Hoping it ends there? Yes, so was I. The nurse then decided half way through my trying to eat that it was time to switch off the lights. She came over to me and shone a very bright bedside light in my face and told me that I needed it to see the yogurt. I advised her that I did not need it. There were large windows in the ward looking onto the corridor and I could see quite well by them. She again told me that I did need the light and walked off, after handing me the button to summon her. I reluctantly ate the yogurt under the glare of this light. Then I summoned her to tell her that the light that I'd told her I didn't want on in the first place could now be turned off. What a waste of time. I tried to sleep for some time, but was kept awake by pain. I summoned the nurse and she provided me with the medication I was supposed to be given on my return to the ward.

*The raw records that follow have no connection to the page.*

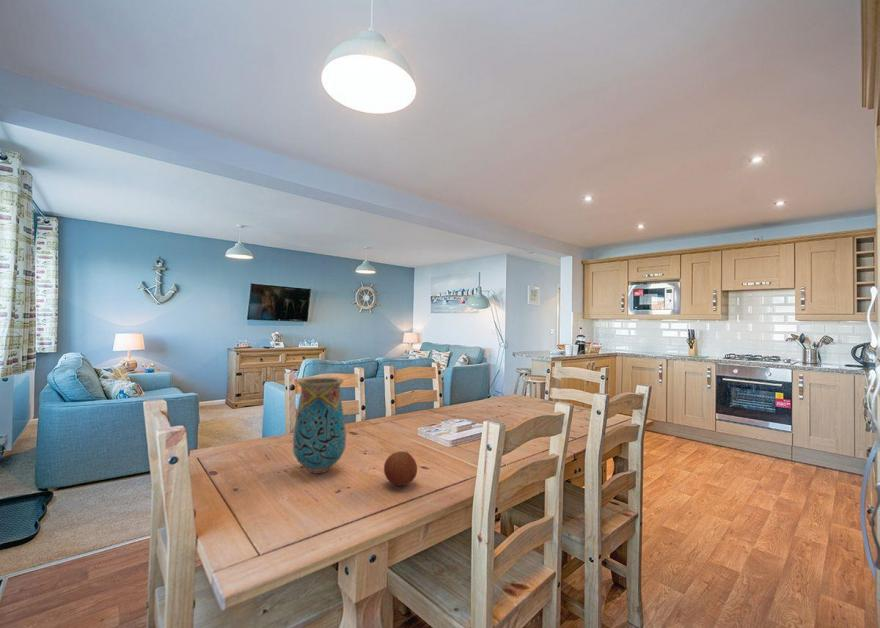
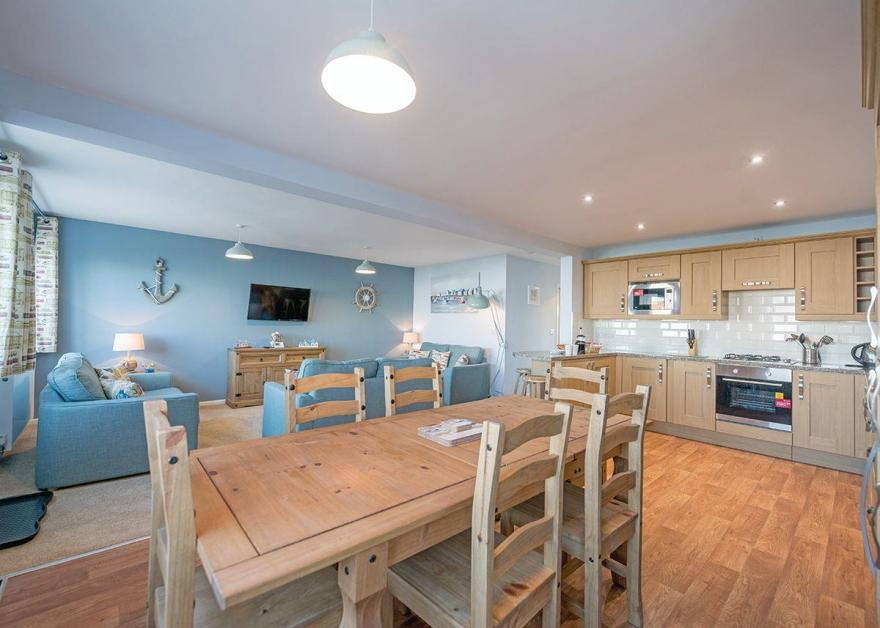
- fruit [383,450,418,486]
- vase [292,376,347,474]
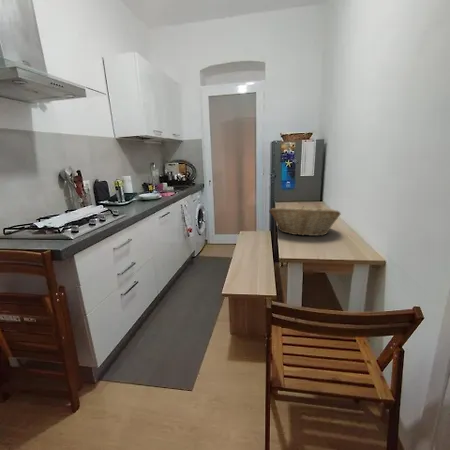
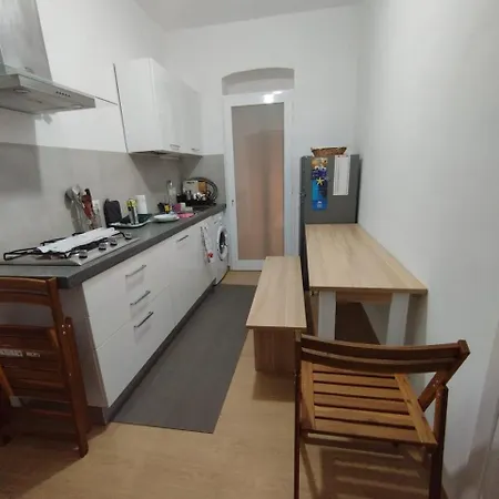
- fruit basket [268,207,342,237]
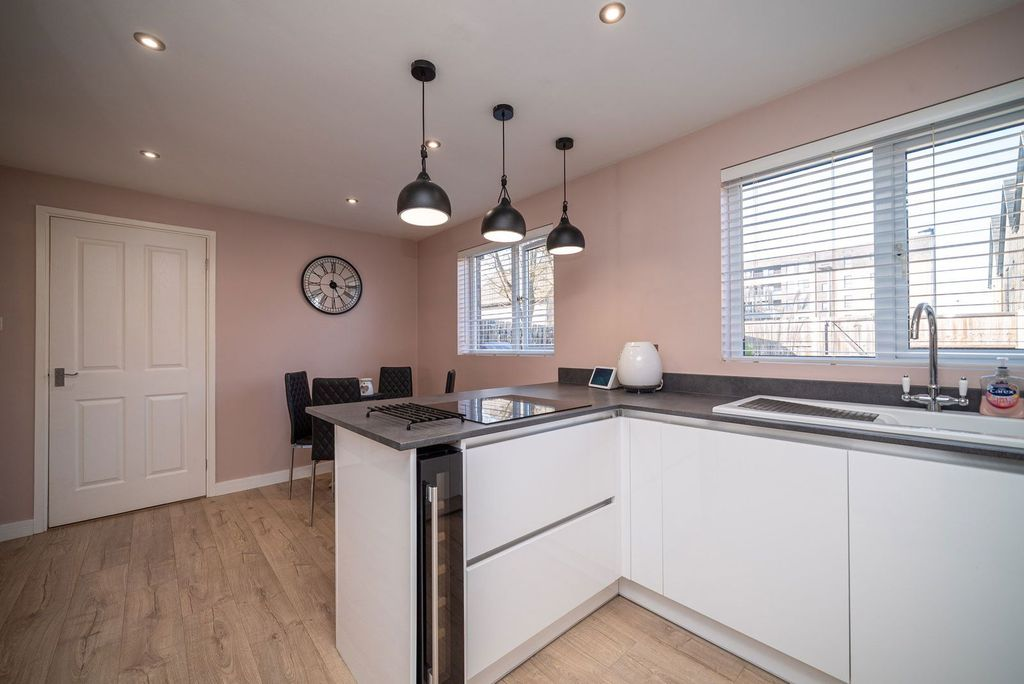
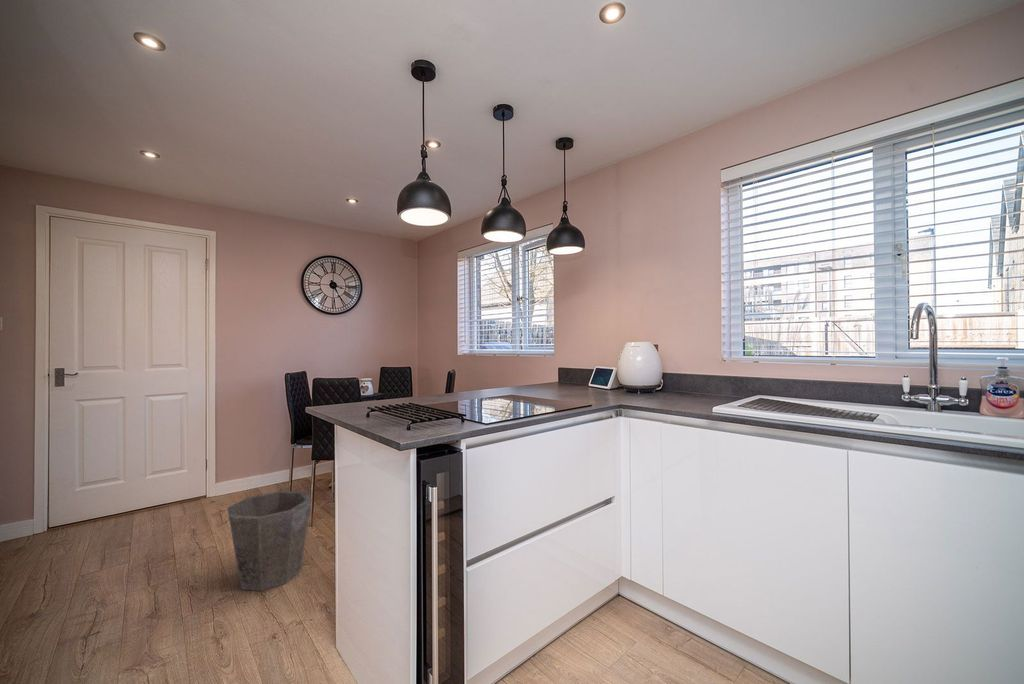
+ waste bin [226,490,312,592]
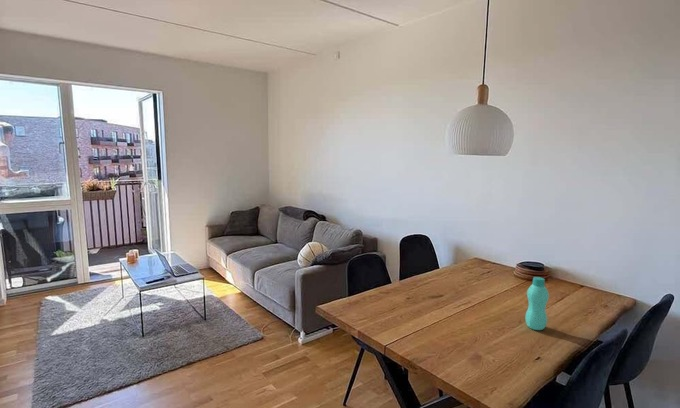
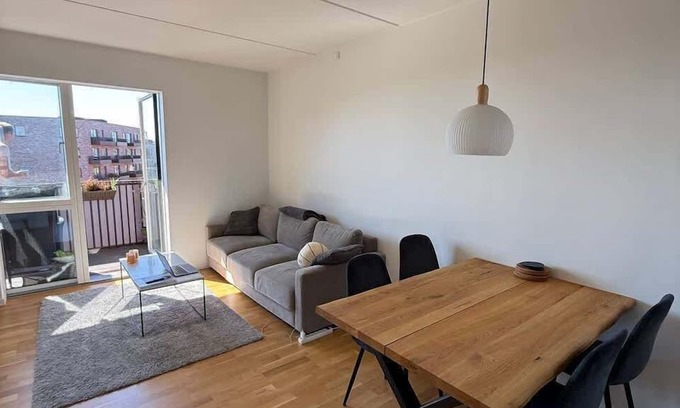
- bottle [524,276,550,331]
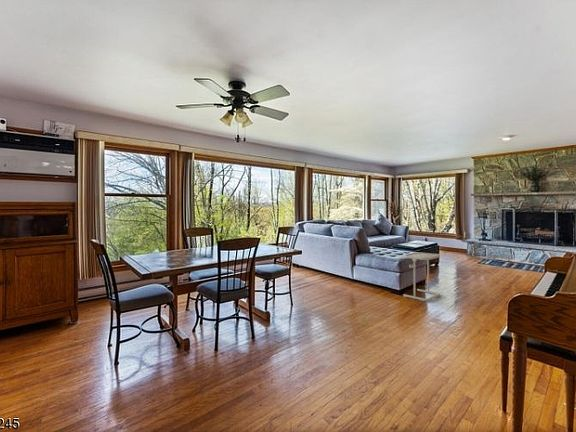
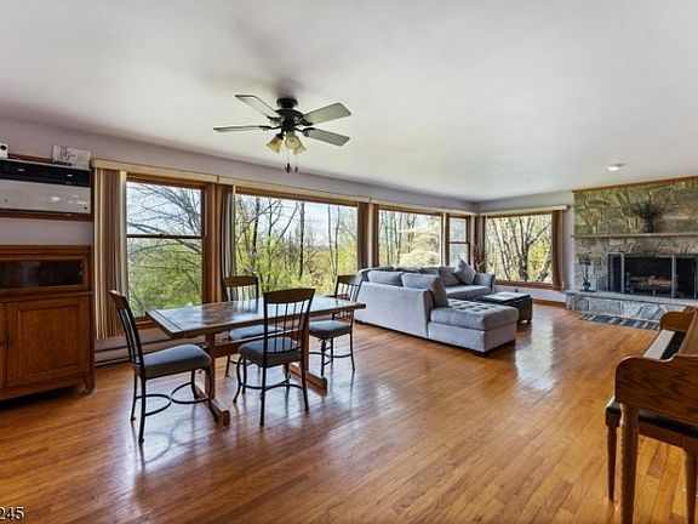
- side table [402,251,441,302]
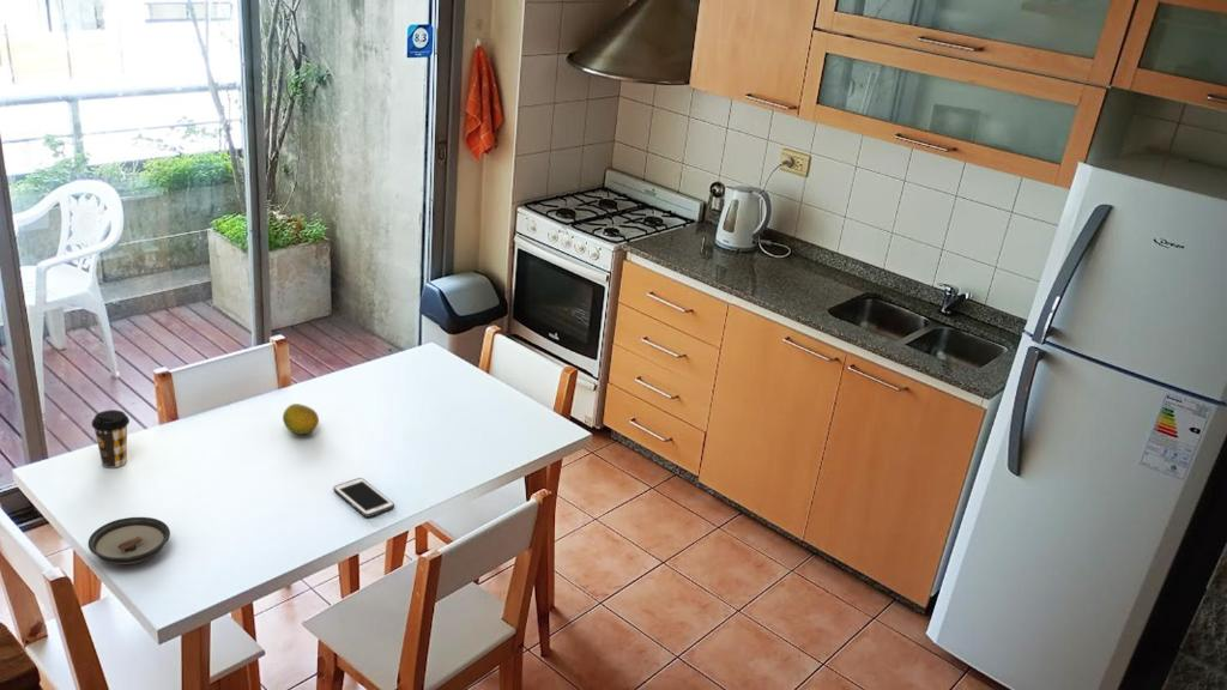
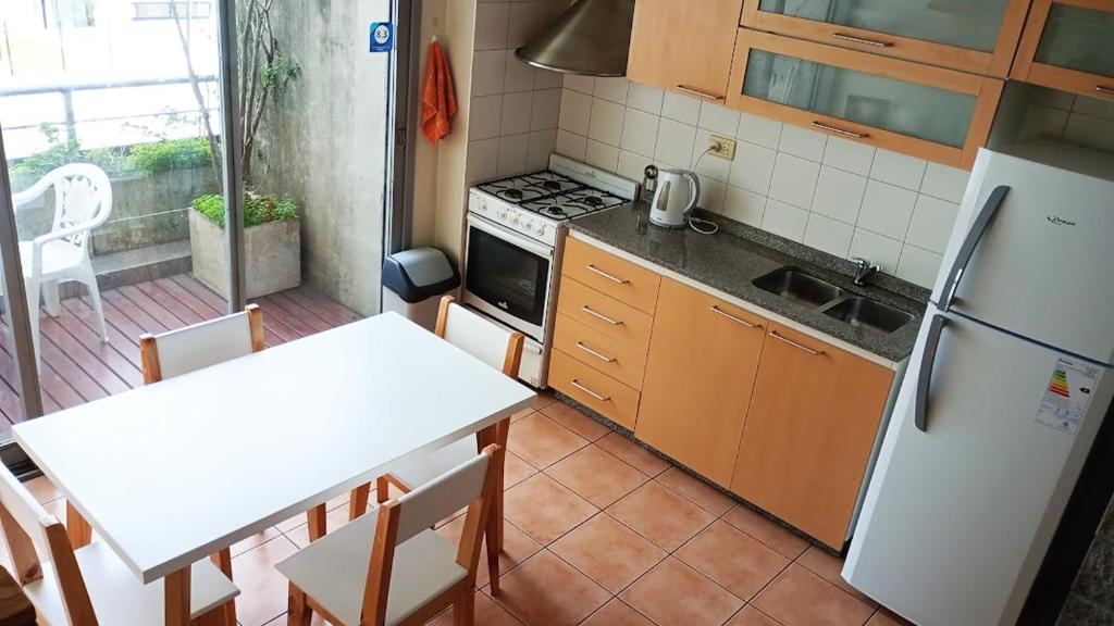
- saucer [87,516,171,565]
- coffee cup [90,408,131,468]
- cell phone [332,477,395,519]
- fruit [282,402,320,436]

I then became aware that I was far too hot. The other patients on the ward agreed with me that it was too hot the next morning. I tried pushing the blankets off me, but I was still feeling very stifled by the temperature. Once again I summoned the nurse. She arrived immediately. She then said, 'Well, I'll just push these blankets off you.' I advised her that I had already pushed them off me and that I wanted a fan. She said and I quote, 'Ok, well I'll just push these blankets off you and then you buzz me if you're still hot.' Then she walked off. Heavy sigh. I am still too hot. So I called her again and she turned up. I asked for a fan. She took my temperature and she then told me, that from a clinical point of view I did not need a fan. At what point does somebody clinically need a fan? I said to her, 'I don't care what my temperature is. I'm telling you I'm too hot and I would like a fan so you decide whether you want to help me or not'. She told me that there were no fans on the ward. 'There are two in the waiting room!' I told her. Finally she agreed to get me a fan. What a waste of time. In the morning, I was once again refused pain medication. I asked several times and was always told to simply wait longer. I was also told to find my own breakfast but I could barely move!

In a final pique of frustration I called my husband and told him to come and get me. I was in no way ready to leave hospital and be by myself at home, but with the ridiculous standard of care offered by the ward I figured I'd be better off at home with a mobile phone, a bottle of water and most importantly at this stage, my painkillers. I struggled to the nurses station and they got a discharge letter and my tablets. Only one very young and kind nurse offered to take the long slow walk with me out of the hospital to my husband's car. And there ends my tale of my treatment on ward 31's staff. After my experience, am I scared to go into hospital again? Yes, very.